She said the board of directors hasn’t decided what it will do. She said keeping a building in Freeborn County is a priority, but decisions have not been made. It is also unclear whether she or members of her staff will have jobs after the merger. She and the board of directors must meet and talk with the two nearby CAPs.

About two thirds of South Central’s $300,000 2003-04 budget has been cut.

A $55,000 cut to its housing program has already led them to shut down their transitional housing program, which provides apartments with rent assistance. Their shelter almost closed in July, and now has enough funding to run until December, thanks to donations. But case work and counseling that helps people to become more self-sufficient has been cut to practically nothing. Some of the funding loss resulted from spending money they expected but did not get, as was the case with their housing program.

The recent budget woes started in February when the state removed $45,000 in funding that had already been allocated. In June, South Central, like all Minnesota CAPs, received a 53 percent cut from its funding that helped pay for operating costs and programs. For SCCAP that amounted to $36,000.

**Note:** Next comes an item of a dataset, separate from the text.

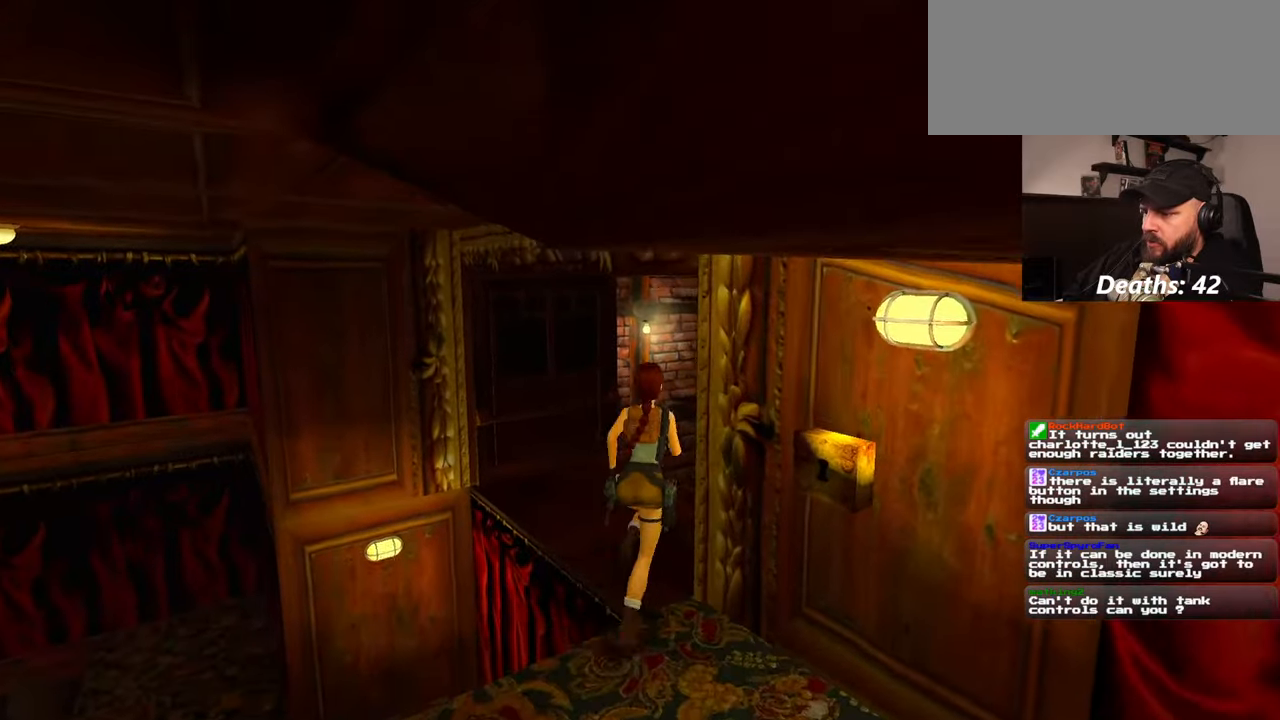
{"buttons": [], "left_stick": "up", "right_stick": "down-right", "events": [[284, "left_stick", "up"], [284, "right_stick", "down-right"]]}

One group they may merge with is the Southeast Minnesota Citizen’s Action Council, a CAP of six counties. Its executive director, Bruce Hartert, said his organization has had to cut hours and personnel, but said if there’s a significant decrease in federal funding, he’ll have to cut back services. So far he said cuts have been on the backs of his employees.

He expects federal cuts given the climate in cutbacks currently in the country. He didn’t know whether his group would be able to absorb SCCAP.

Gary Hird, a managing attorney for Southern Minnesota Regional Legal Services, a group that works with the poor, said the funding loss is disappointing. He expects a merger with multi-county CAPs to affect Freeborn county negatively, since it will lose local control and won’t be able to make decisions that are always best for Freeborn County.